• [Work to be completed] Of the records that follow, copy only the lines from the line containing "pointed to by s, excluding" to the line containing "CS 161 – Fall 2020", both included, exactly as written.

• [Data in this exercise]
---------------
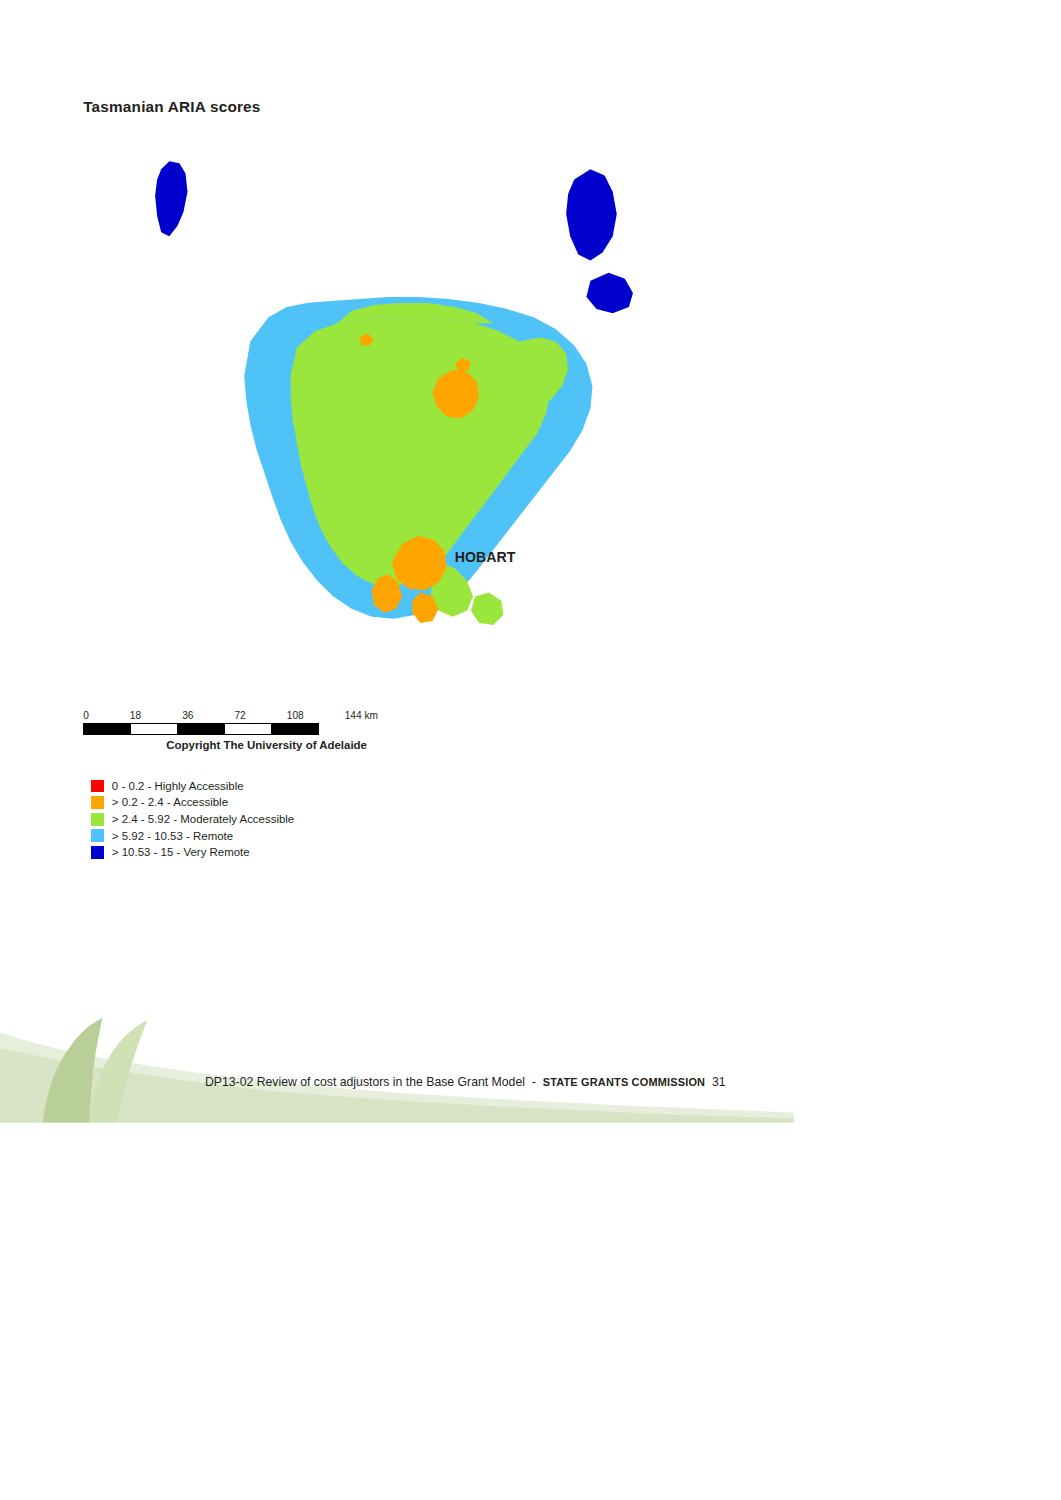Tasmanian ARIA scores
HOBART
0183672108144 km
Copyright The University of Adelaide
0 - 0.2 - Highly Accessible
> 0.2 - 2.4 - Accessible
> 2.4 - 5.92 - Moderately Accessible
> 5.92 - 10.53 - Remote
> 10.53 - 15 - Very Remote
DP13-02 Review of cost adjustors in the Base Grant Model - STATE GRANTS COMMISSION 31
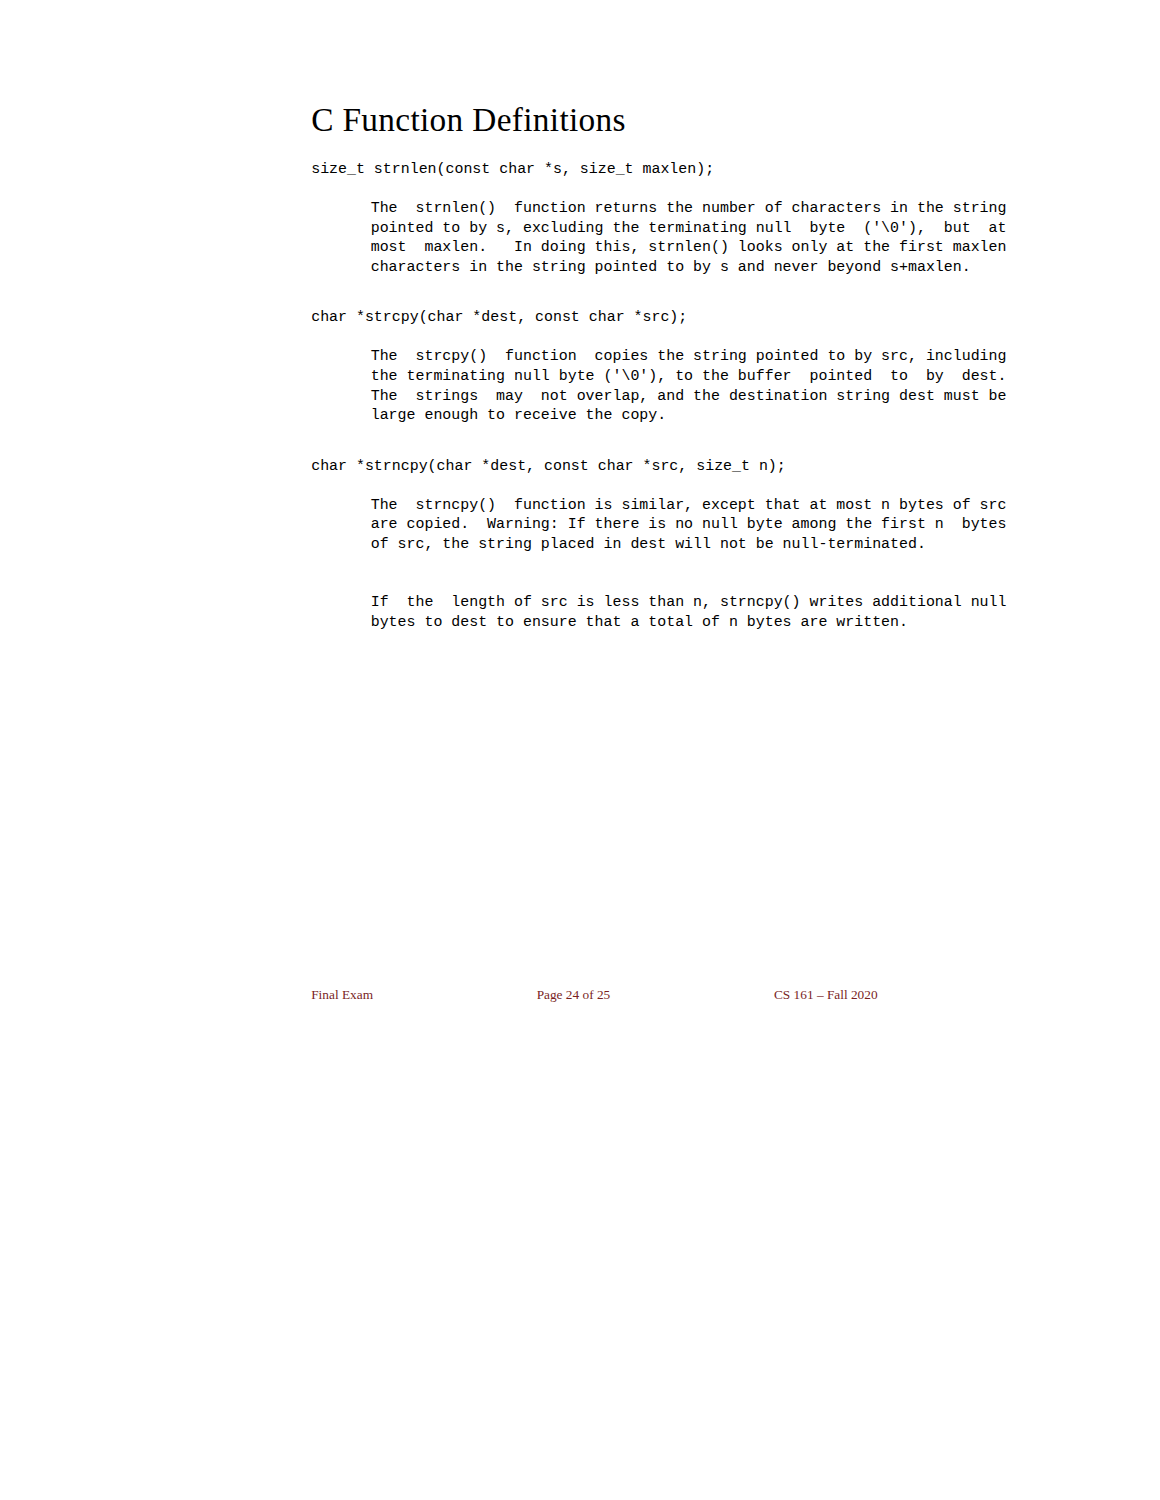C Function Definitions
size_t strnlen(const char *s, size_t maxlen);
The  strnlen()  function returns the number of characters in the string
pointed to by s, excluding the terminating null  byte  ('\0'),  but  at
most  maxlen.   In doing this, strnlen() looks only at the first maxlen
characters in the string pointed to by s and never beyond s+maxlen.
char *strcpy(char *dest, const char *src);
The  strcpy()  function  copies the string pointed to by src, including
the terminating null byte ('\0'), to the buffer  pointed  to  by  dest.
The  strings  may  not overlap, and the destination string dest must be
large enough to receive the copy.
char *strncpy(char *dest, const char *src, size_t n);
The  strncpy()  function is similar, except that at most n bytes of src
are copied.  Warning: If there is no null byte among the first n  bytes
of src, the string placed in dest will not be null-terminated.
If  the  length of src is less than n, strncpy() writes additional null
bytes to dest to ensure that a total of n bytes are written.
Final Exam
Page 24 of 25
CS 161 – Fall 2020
---------------
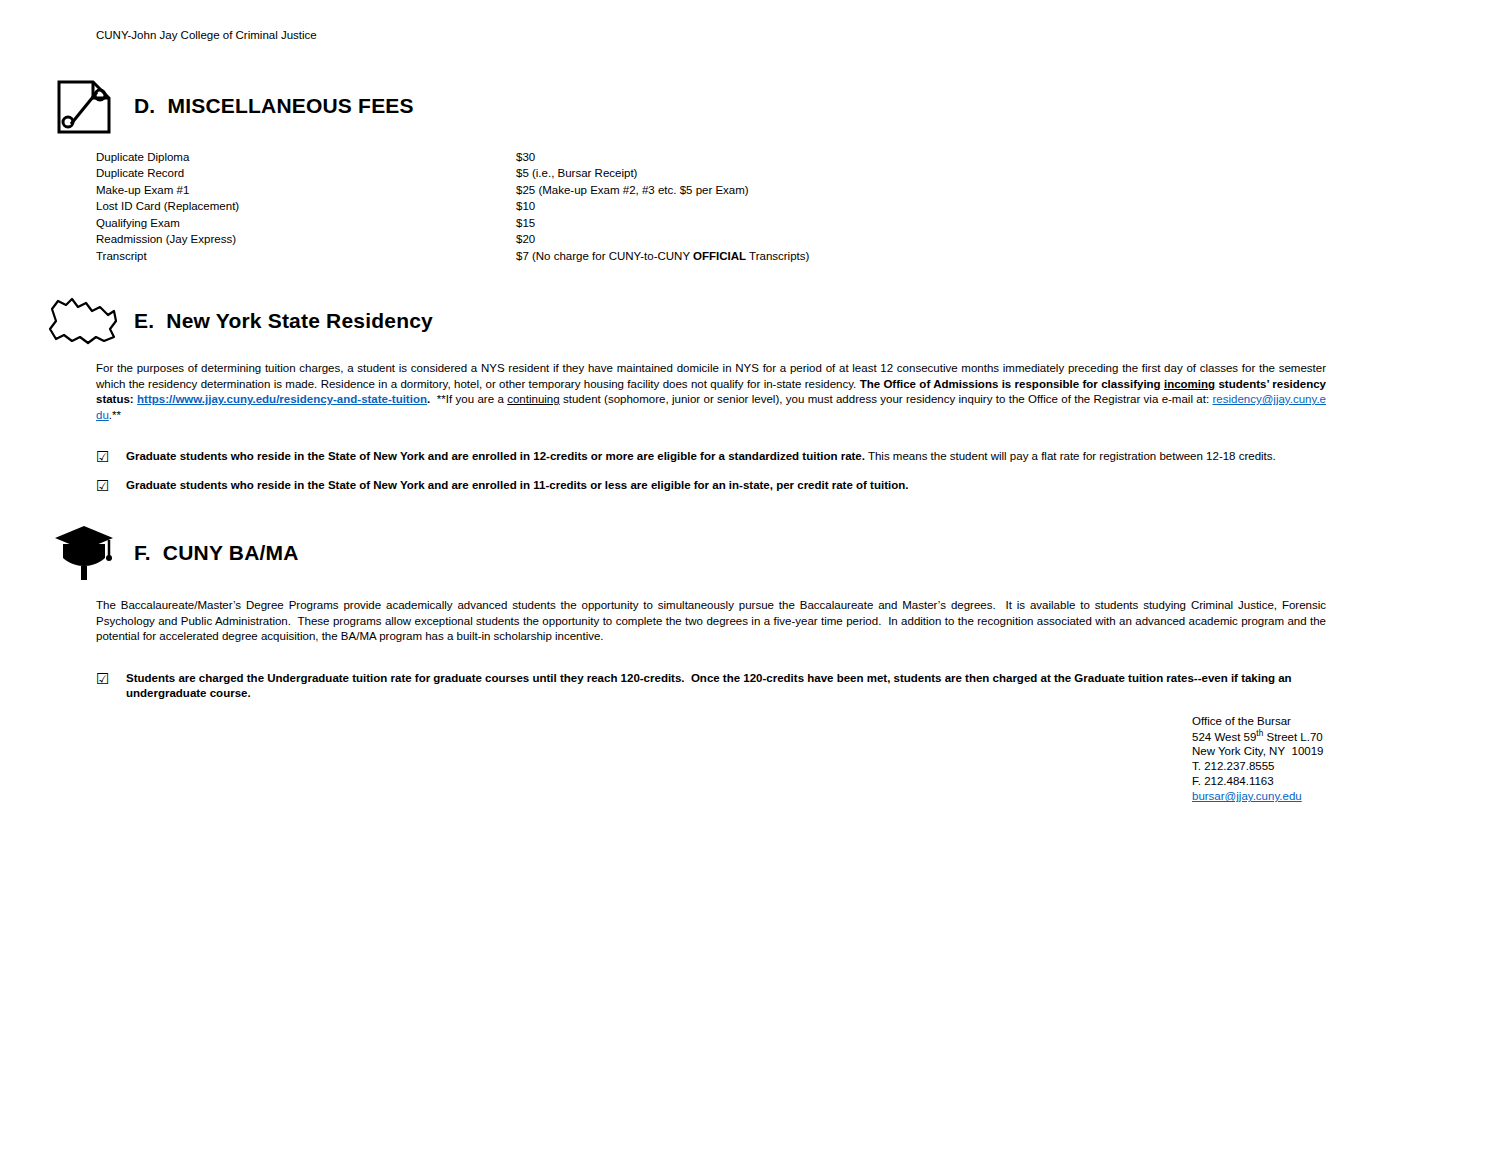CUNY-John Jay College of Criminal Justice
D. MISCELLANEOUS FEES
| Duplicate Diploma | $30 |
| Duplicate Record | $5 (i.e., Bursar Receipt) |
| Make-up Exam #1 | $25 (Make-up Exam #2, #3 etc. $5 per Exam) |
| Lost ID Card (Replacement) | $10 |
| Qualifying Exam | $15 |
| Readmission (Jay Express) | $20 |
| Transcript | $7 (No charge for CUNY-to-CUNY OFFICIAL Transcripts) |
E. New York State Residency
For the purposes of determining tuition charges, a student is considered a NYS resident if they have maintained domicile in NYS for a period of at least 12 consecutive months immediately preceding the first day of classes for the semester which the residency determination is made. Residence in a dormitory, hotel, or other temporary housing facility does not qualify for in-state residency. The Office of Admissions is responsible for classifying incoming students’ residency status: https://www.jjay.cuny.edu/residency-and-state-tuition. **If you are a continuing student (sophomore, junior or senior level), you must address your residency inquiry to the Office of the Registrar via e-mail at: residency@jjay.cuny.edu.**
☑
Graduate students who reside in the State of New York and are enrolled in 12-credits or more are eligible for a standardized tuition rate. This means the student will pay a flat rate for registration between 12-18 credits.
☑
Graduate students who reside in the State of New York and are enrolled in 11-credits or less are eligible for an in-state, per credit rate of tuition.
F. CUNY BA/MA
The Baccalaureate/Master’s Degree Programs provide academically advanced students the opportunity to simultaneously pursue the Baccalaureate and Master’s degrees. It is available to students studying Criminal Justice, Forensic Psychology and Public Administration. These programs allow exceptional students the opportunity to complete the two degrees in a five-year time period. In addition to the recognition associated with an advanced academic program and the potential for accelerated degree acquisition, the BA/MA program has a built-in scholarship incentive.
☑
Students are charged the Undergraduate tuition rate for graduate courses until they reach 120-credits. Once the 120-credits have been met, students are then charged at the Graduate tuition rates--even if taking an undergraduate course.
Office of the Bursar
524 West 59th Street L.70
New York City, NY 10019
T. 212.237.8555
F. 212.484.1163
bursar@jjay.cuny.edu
---------------
• [Answer]
pointed to by s, excluding the terminating null  byte  ('\0'),  but  at
most  maxlen.   In doing this, strnlen() looks only at the first maxlen
characters in the string pointed to by s and never beyond s+maxlen.
char *strcpy(char *dest, const char *src);
The  strcpy()  function  copies the string pointed to by src, including
the terminating null byte ('\0'), to the buffer  pointed  to  by  dest.
The  strings  may  not overlap, and the destination string dest must be
large enough to receive the copy.
char *strncpy(char *dest, const char *src, size_t n);
The  strncpy()  function is similar, except that at most n bytes of src
are copied.  Warning: If there is no null byte among the first n  bytes
of src, the string placed in dest will not be null-terminated.
If  the  length of src is less than n, strncpy() writes additional null
bytes to dest to ensure that a total of n bytes are written.
Final Exam
Page 24 of 25
CS 161 – Fall 2020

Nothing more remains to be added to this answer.